饭后俩人就开始收拾起了东西为明天的露营做准备,俩人都是干事情很利索的类型,不到半个小时就收拾好,还差的东西就是帐篷了。
此时正值中午的时间段,外面艳阳高照,马路上腾起一阵阵热浪,屋内是没有空调的,只有一个电风扇在呼呼的吹。房间里空调,可那空调陈年老旧耗电极其高,宋方今恹恹地靠在沙发上半眯着眼,当当也热得趴在地上一动不动的。
乔风检查了下当当的身体,浓密的狗毛下皮肤正在排汗,毛根都湿透了。

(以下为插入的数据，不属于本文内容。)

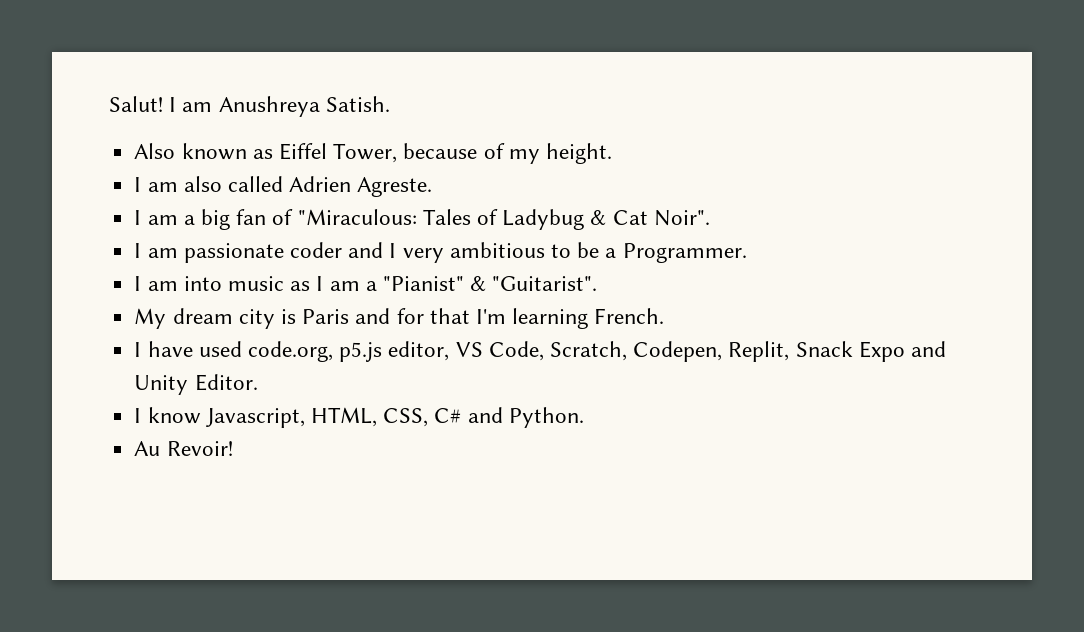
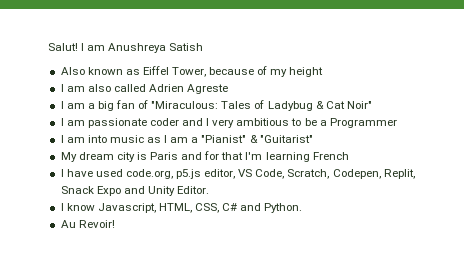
[325,96,390,112] Satish. -> [169,43,204,51] Satish
[545,143,612,164] height. -> [289,67,324,77] height
[357,177,433,197] Agreste. -> [187,84,229,94] Agreste
[653,210,710,226] Noir". -> [346,101,372,109] Noir"
[622,243,747,263] Programmer. -> [329,118,397,128] Programmer
[492,276,598,291] "Guitarist". -> [259,135,313,143] "Guitarist"
[594,308,665,324] French. -> [312,152,349,160] French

这样的情况很容易诱发皮肤病,他决定带当当去剃毛。
宋方今这会儿睁开了眼睛看到当当一脸病样,摸了摸它的头,问乔风:“它怎么样?”
“天气太热了,毛发太厚实散不了热,要带它去剃毛。”乔风说,“你呢?有没有好点?”
宋方今那张疲倦的脸上露出一个很温柔的笑,“我没事,今天一起床就出去遛当当身体有点不适应。”
他是个低能量的人,遛狗本就是一向外向的高能量活动社交,低能的生活状态一旦被打破身体就像是进入不应期,格外的累。
乔风起身去卫生间洗手,“我给你揉揉。”他刚才刚摸当当的毛发,上面有汗液,而宋方今有轻微的洁癖。
“好啊。”宋方今肩周有点疲乏便欣然应下。
乔风坐到他身旁给他揉起了肩,他的衣服很薄,乔风手上的温度他能不留余的感受到,像是个暖炉一般触在他的肩上。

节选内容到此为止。